--- Activity ---
Line by line, write out the material exactly.

--- Data ---
>>>>>

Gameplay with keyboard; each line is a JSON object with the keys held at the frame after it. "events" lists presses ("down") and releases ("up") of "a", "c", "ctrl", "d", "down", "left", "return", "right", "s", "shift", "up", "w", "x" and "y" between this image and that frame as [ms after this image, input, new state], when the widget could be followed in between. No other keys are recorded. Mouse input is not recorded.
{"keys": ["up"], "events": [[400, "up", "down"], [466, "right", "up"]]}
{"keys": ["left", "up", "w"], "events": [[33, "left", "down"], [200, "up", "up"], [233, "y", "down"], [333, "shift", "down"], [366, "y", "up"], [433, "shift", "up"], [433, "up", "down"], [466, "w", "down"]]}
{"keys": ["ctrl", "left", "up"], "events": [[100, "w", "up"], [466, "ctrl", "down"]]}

<<<<<

--- Problem solution ---
Gameplay with keyboard; each line is a JSON object with the keys held at the frame after it. "events" lists presses ("down") and releases ("up") of "a", "c", "ctrl", "d", "down", "left", "return", "right", "s", "shift", "up", "w", "x" and "y" between this image and that frame as [ms after this image, input, new state], when the widget could be followed in between. No other keys are recorded. Mouse input is not recorded.
{"keys": ["up"], "events": [[400, "up", "down"], [466, "right", "up"]]}
{"keys": ["left", "up", "w"], "events": [[33, "left", "down"], [200, "up", "up"], [233, "y", "down"], [333, "shift", "down"], [366, "y", "up"], [433, "shift", "up"], [433, "up", "down"], [466, "w", "down"]]}
{"keys": ["ctrl", "left", "up"], "events": [[100, "w", "up"], [466, "ctrl", "down"]]}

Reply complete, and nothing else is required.